In this webinar, Dr. Jessica Hekman will explain the biology behind the developing immune system and the reason for the complex timing of puppy vaccines. Beginning with the basics of how the mammalian immune system works and how vaccines provide protection from infectious disease, she will explain how the immature immune system differs biologically from the adult immune system. She will describe the reasoning behind giving puppies a series of shots, so that you can better explain the process to owners. She will conclude with a few practical suggestions for balancing the need to socialize young animals with the need to protect them from infectious disease.
- summarize how vaccines provide protection from infectious disease
- explain how the immature (puppy/kitten) immune system differs biologically from the adult immune system
- explain why puppy shots are not effective long term when given before 16-18 weeks of age
- explain why we give puppies repeated vaccinations between the ages of 6-18 weeks even though we do not expect these vaccinations to be effective long term
- describe a practical approach to balancing the conflicting needs of socialization and reduced exposure to infectious disease during ages 6-18 weeks
About The Presenter
Dr. Jessica Hekman
Jessica is a veterinarian currently pursuing a PhD in genetics. After eleven years working as a computer programmer, she decided to go back to school to research the causes of behavior problems in dogs. She received her veterinary degree from the Tufts Cummings School of Veterinary Medicine in Massachusetts, where she also received a Master's degree for her work on stress behaviors in hospitalized dogs.
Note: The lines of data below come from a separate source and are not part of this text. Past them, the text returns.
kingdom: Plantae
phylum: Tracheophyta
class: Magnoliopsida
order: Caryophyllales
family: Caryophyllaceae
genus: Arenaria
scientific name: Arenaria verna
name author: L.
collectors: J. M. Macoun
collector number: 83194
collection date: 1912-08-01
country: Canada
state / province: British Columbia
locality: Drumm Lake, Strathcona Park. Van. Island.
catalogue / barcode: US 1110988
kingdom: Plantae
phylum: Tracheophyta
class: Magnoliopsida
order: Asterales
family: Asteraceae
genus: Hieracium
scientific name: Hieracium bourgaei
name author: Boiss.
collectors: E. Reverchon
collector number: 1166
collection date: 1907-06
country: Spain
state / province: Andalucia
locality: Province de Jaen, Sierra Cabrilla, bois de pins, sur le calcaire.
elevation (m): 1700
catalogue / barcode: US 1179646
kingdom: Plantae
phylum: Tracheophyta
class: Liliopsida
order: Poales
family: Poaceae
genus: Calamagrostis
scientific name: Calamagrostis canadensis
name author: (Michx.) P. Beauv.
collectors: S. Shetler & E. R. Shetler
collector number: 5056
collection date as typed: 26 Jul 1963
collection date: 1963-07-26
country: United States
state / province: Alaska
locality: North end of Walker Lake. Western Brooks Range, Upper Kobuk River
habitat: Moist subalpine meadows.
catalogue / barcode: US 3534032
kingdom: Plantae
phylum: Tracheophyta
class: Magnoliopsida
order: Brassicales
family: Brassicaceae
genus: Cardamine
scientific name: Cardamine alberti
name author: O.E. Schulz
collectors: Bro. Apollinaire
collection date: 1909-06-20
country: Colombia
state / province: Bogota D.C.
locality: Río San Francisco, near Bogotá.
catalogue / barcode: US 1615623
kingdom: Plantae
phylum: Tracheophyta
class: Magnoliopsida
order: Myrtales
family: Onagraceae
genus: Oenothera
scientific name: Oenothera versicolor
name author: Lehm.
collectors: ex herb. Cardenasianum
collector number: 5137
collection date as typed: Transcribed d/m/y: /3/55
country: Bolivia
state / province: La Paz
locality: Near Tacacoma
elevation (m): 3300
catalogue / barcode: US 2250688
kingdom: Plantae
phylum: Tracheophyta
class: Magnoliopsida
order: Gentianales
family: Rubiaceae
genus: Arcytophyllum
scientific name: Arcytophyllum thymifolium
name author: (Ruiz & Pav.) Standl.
After graduation, she completed a year-long internship specializing in shelter medicine at the University of Florida Maddie's Shelter Medicine Program. She is now enrolled in a PhD program in genetics at the University of Illinois Urbana-Champaign. Her lab studies a group of foxes (often known as the "Siberian silver foxes") which have been bred over many generations to be friendly to humans. Her ultimate goal is to find genetic causes of fearfulness in dogs, to work with behaviorally challenged shelter dogs, and to help people better understand the science behind dog behavior.